De koers waarvoor de congresafgevaardigden pleitten staat haaks op de wensen van werkgeversorganisatie VNO-NCW. Die ziet namelijk nu haar kans schoon om samen met een komend kabinet verdere verslechteringen door te voeren, zoals de verdere privatisering van de pensioenen en de WW, de afschaffing van de verplichting van de werkgever om door te betalen bij ziekte en verdere afbraak van ontslagbescherming en -vergoedingen, met grotere flexibilisering als gevolg.

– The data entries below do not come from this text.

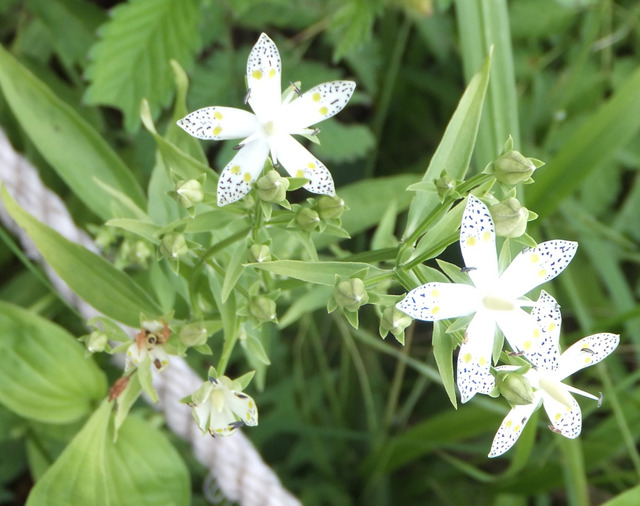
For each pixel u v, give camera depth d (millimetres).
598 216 312
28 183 245
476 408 270
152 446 233
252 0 259
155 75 253
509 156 190
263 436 278
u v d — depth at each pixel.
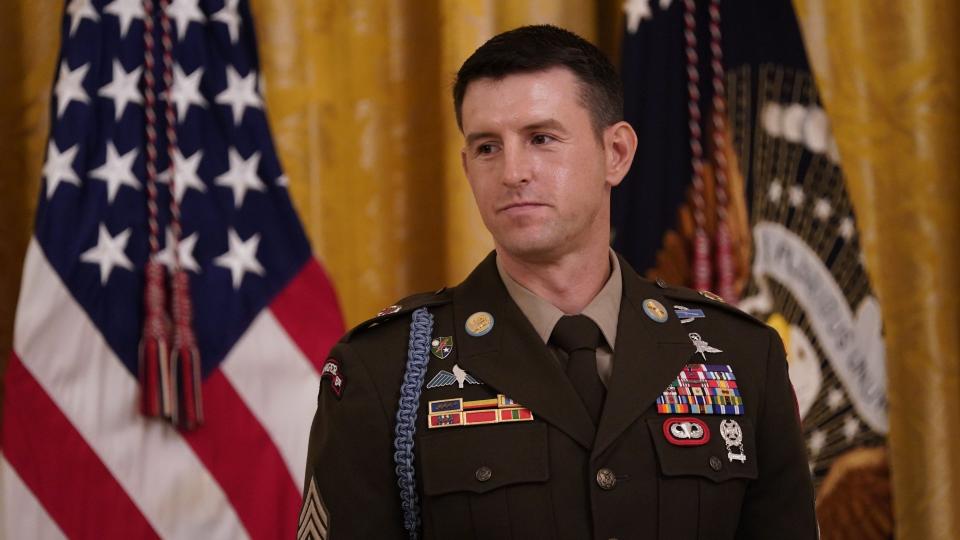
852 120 5.66
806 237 5.46
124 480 4.76
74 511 4.67
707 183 5.40
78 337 4.76
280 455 5.01
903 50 5.70
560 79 2.73
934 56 5.70
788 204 5.46
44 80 5.27
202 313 4.98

Het dagelijks bestuur van de FNV heeft de laatste jaren vooral veel gepolderd en geprobeerd de neoliberale afbraak af te remmen aan de onderhandelingstafel met VNO-NCW en het kabinet. Daarmee heeft het bestuur zich juist medeverantwoordelijk gemaakt voor een gefaseerde afbraak.

Het nieuwe bestuur en het ledenparlement zouden hiermee moeten stoppen. We moeten ons richten op de plek waar werkelijk invloed wordt ontwikkeld. De koers waar de congresleden op aandrongen kan niet in de praktijk worden gebracht door door te blijven polderen. Werkelijke invloed aan de onderhandelingstafel krijgt de vakbond door macht op te bouwen van onderaf.

In het basisonderwijs geven docenten het goede voorbeeld door zich te organiseren tegen werkdruk en voor hoger loon. Ook bij Jumbo en Albert Heijn en bij Holland Casino leveren vakbondsleden eenzelfde strijd. We moeten voortbouwen op deze ervaringen om een gezamenlijke vuist te maken tegen de afbraakplannen van de werkgevers en een komend kabinet.